**What you have to do**
Duplicate every line of text in the material below without any change, and leave the picture out of your copy.

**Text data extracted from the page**
____

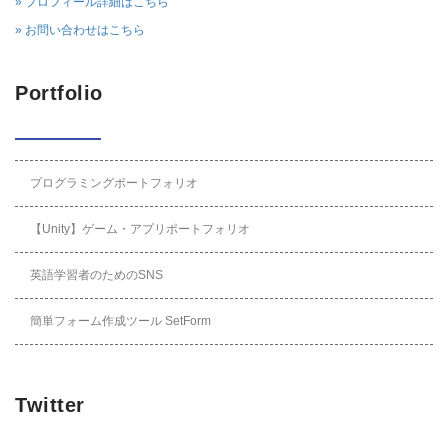
» プロフィール詳細はこちら
» お問い合わせはこちら
Portfolio
プログラミングポートフォリオ
【Unity】ゲーム・アプリポートフォリオ
英語学習者のためのSNS
簡単フォーム作成ツール SetForm
Twitter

____

**Response below**
» プロフィール詳細はこちら
» お問い合わせはこちら
Portfolio
プログラミングポートフォリオ
【Unity】ゲーム・アプリポートフォリオ
英語学習者のためのSNS
簡単フォーム作成ツール SetForm
Twitter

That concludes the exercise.